───── MATERIAL FOR THIS EXERCISE
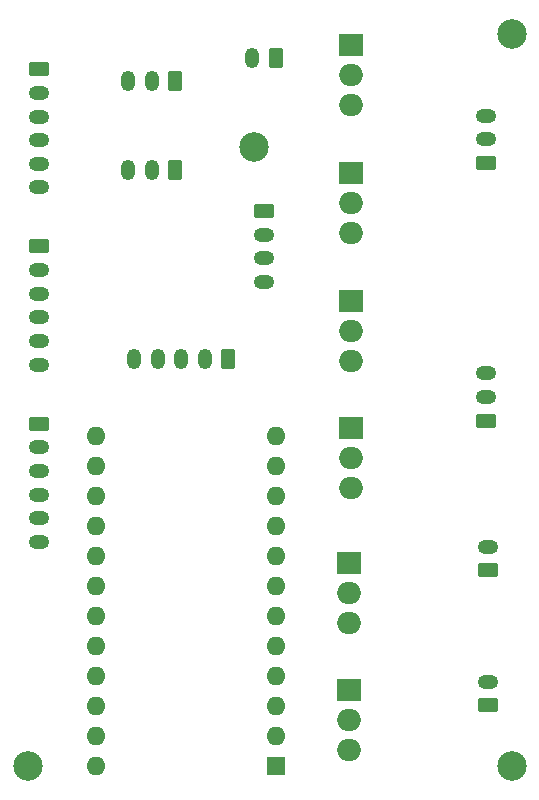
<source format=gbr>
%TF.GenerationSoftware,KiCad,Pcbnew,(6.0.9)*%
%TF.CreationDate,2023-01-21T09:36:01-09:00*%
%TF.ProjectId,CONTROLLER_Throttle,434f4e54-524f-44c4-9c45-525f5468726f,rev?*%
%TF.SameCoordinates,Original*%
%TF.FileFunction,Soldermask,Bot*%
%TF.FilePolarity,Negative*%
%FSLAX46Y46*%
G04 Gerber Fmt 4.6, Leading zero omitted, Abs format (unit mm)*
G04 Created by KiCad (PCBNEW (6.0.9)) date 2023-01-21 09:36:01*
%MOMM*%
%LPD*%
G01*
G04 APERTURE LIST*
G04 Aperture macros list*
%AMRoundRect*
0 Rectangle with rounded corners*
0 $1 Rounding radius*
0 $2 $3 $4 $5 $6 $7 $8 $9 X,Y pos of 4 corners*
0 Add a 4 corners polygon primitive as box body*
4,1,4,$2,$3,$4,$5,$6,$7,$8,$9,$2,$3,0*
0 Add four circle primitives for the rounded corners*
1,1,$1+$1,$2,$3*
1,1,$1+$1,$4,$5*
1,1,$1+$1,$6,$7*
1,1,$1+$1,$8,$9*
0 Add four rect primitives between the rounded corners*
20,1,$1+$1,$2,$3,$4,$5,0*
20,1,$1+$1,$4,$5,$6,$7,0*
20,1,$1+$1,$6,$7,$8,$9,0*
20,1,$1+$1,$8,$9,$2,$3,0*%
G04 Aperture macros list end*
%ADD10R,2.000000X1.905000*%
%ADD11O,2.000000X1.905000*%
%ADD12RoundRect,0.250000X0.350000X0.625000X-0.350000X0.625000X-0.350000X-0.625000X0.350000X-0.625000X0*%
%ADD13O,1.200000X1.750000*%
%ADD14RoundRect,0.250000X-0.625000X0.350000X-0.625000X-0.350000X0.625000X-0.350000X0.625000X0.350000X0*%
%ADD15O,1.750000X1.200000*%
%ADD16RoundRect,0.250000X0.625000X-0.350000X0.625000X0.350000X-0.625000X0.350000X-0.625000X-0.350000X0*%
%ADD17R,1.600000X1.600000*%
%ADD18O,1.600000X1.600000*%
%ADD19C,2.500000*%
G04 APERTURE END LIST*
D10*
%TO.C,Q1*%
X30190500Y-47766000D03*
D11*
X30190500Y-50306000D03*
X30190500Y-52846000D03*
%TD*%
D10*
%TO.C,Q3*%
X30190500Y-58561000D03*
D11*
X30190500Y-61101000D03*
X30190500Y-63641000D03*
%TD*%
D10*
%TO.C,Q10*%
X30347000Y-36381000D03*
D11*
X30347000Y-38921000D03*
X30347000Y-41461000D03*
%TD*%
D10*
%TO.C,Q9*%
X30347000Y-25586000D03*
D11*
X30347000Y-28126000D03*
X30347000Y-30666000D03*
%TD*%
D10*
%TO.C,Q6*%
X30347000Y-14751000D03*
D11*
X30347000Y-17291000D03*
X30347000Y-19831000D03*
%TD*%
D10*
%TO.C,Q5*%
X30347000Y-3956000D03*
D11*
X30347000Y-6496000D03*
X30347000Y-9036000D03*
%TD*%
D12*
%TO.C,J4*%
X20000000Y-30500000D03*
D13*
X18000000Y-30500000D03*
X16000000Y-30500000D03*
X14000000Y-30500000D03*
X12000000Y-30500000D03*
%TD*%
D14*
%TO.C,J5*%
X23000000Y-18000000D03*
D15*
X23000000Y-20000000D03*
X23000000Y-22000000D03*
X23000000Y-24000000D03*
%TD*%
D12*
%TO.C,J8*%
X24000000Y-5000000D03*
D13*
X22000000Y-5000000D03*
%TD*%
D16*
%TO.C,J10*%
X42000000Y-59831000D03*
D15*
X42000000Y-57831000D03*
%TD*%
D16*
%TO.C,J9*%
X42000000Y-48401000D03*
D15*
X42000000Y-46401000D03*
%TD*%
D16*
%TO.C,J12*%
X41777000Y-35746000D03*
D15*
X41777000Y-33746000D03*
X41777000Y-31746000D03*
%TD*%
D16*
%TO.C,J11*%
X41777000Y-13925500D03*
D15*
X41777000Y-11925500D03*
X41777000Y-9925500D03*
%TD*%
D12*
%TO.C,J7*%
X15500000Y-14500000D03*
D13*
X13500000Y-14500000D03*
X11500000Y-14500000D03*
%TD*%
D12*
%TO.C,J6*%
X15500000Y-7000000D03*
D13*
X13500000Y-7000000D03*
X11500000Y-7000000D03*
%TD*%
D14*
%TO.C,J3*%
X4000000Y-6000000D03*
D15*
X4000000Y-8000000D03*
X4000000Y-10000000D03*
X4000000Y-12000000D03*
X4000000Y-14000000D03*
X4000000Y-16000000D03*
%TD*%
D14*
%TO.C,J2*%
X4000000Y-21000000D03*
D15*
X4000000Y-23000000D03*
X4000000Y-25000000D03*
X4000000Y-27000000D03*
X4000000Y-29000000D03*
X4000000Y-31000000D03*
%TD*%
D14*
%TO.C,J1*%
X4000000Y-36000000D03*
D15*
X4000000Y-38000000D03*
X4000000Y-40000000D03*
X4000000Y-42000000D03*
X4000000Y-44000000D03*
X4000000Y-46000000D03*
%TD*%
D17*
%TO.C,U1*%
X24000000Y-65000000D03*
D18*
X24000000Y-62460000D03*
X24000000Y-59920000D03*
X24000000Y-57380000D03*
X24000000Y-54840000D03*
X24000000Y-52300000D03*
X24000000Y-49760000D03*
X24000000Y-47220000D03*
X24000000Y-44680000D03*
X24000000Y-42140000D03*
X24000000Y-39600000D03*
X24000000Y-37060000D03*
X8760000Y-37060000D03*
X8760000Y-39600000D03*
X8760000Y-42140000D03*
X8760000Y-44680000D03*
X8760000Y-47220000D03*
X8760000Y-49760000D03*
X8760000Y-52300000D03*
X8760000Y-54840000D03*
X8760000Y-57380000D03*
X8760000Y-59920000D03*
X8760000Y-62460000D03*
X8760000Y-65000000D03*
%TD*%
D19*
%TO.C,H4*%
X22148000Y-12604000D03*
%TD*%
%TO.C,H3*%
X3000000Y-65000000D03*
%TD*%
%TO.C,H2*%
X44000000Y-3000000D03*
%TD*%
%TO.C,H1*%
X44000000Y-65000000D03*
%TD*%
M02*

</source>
──────────
▸ WHAT IS NEEDED: Output the complete listing exactly. Pictures stay out.

▸ SOLUTION:
<source format=gbr>
%TF.GenerationSoftware,KiCad,Pcbnew,(6.0.9)*%
%TF.CreationDate,2023-01-21T09:36:01-09:00*%
%TF.ProjectId,CONTROLLER_Throttle,434f4e54-524f-44c4-9c45-525f5468726f,rev?*%
%TF.SameCoordinates,Original*%
%TF.FileFunction,Soldermask,Bot*%
%TF.FilePolarity,Negative*%
%FSLAX46Y46*%
G04 Gerber Fmt 4.6, Leading zero omitted, Abs format (unit mm)*
G04 Created by KiCad (PCBNEW (6.0.9)) date 2023-01-21 09:36:01*
%MOMM*%
%LPD*%
G01*
G04 APERTURE LIST*
G04 Aperture macros list*
%AMRoundRect*
0 Rectangle with rounded corners*
0 $1 Rounding radius*
0 $2 $3 $4 $5 $6 $7 $8 $9 X,Y pos of 4 corners*
0 Add a 4 corners polygon primitive as box body*
4,1,4,$2,$3,$4,$5,$6,$7,$8,$9,$2,$3,0*
0 Add four circle primitives for the rounded corners*
1,1,$1+$1,$2,$3*
1,1,$1+$1,$4,$5*
1,1,$1+$1,$6,$7*
1,1,$1+$1,$8,$9*
0 Add four rect primitives between the rounded corners*
20,1,$1+$1,$2,$3,$4,$5,0*
20,1,$1+$1,$4,$5,$6,$7,0*
20,1,$1+$1,$6,$7,$8,$9,0*
20,1,$1+$1,$8,$9,$2,$3,0*%
G04 Aperture macros list end*
%ADD10R,2.000000X1.905000*%
%ADD11O,2.000000X1.905000*%
%ADD12RoundRect,0.250000X0.350000X0.625000X-0.350000X0.625000X-0.350000X-0.625000X0.350000X-0.625000X0*%
%ADD13O,1.200000X1.750000*%
%ADD14RoundRect,0.250000X-0.625000X0.350000X-0.625000X-0.350000X0.625000X-0.350000X0.625000X0.350000X0*%
%ADD15O,1.750000X1.200000*%
%ADD16RoundRect,0.250000X0.625000X-0.350000X0.625000X0.350000X-0.625000X0.350000X-0.625000X-0.350000X0*%
%ADD17R,1.600000X1.600000*%
%ADD18O,1.600000X1.600000*%
%ADD19C,2.500000*%
G04 APERTURE END LIST*
D10*
%TO.C,Q1*%
X30190500Y-47766000D03*
D11*
X30190500Y-50306000D03*
X30190500Y-52846000D03*
%TD*%
D10*
%TO.C,Q3*%
X30190500Y-58561000D03*
D11*
X30190500Y-61101000D03*
X30190500Y-63641000D03*
%TD*%
D10*
%TO.C,Q10*%
X30347000Y-36381000D03*
D11*
X30347000Y-38921000D03*
X30347000Y-41461000D03*
%TD*%
D10*
%TO.C,Q9*%
X30347000Y-25586000D03*
D11*
X30347000Y-28126000D03*
X30347000Y-30666000D03*
%TD*%
D10*
%TO.C,Q6*%
X30347000Y-14751000D03*
D11*
X30347000Y-17291000D03*
X30347000Y-19831000D03*
%TD*%
D10*
%TO.C,Q5*%
X30347000Y-3956000D03*
D11*
X30347000Y-6496000D03*
X30347000Y-9036000D03*
%TD*%
D12*
%TO.C,J4*%
X20000000Y-30500000D03*
D13*
X18000000Y-30500000D03*
X16000000Y-30500000D03*
X14000000Y-30500000D03*
X12000000Y-30500000D03*
%TD*%
D14*
%TO.C,J5*%
X23000000Y-18000000D03*
D15*
X23000000Y-20000000D03*
X23000000Y-22000000D03*
X23000000Y-24000000D03*
%TD*%
D12*
%TO.C,J8*%
X24000000Y-5000000D03*
D13*
X22000000Y-5000000D03*
%TD*%
D16*
%TO.C,J10*%
X42000000Y-59831000D03*
D15*
X42000000Y-57831000D03*
%TD*%
D16*
%TO.C,J9*%
X42000000Y-48401000D03*
D15*
X42000000Y-46401000D03*
%TD*%
D16*
%TO.C,J12*%
X41777000Y-35746000D03*
D15*
X41777000Y-33746000D03*
X41777000Y-31746000D03*
%TD*%
D16*
%TO.C,J11*%
X41777000Y-13925500D03*
D15*
X41777000Y-11925500D03*
X41777000Y-9925500D03*
%TD*%
D12*
%TO.C,J7*%
X15500000Y-14500000D03*
D13*
X13500000Y-14500000D03*
X11500000Y-14500000D03*
%TD*%
D12*
%TO.C,J6*%
X15500000Y-7000000D03*
D13*
X13500000Y-7000000D03*
X11500000Y-7000000D03*
%TD*%
D14*
%TO.C,J3*%
X4000000Y-6000000D03*
D15*
X4000000Y-8000000D03*
X4000000Y-10000000D03*
X4000000Y-12000000D03*
X4000000Y-14000000D03*
X4000000Y-16000000D03*
%TD*%
D14*
%TO.C,J2*%
X4000000Y-21000000D03*
D15*
X4000000Y-23000000D03*
X4000000Y-25000000D03*
X4000000Y-27000000D03*
X4000000Y-29000000D03*
X4000000Y-31000000D03*
%TD*%
D14*
%TO.C,J1*%
X4000000Y-36000000D03*
D15*
X4000000Y-38000000D03*
X4000000Y-40000000D03*
X4000000Y-42000000D03*
X4000000Y-44000000D03*
X4000000Y-46000000D03*
%TD*%
D17*
%TO.C,U1*%
X24000000Y-65000000D03*
D18*
X24000000Y-62460000D03*
X24000000Y-59920000D03*
X24000000Y-57380000D03*
X24000000Y-54840000D03*
X24000000Y-52300000D03*
X24000000Y-49760000D03*
X24000000Y-47220000D03*
X24000000Y-44680000D03*
X24000000Y-42140000D03*
X24000000Y-39600000D03*
X24000000Y-37060000D03*
X8760000Y-37060000D03*
X8760000Y-39600000D03*
X8760000Y-42140000D03*
X8760000Y-44680000D03*
X8760000Y-47220000D03*
X8760000Y-49760000D03*
X8760000Y-52300000D03*
X8760000Y-54840000D03*
X8760000Y-57380000D03*
X8760000Y-59920000D03*
X8760000Y-62460000D03*
X8760000Y-65000000D03*
%TD*%
D19*
%TO.C,H4*%
X22148000Y-12604000D03*
%TD*%
%TO.C,H3*%
X3000000Y-65000000D03*
%TD*%
%TO.C,H2*%
X44000000Y-3000000D03*
%TD*%
%TO.C,H1*%
X44000000Y-65000000D03*
%TD*%
M02*

</source>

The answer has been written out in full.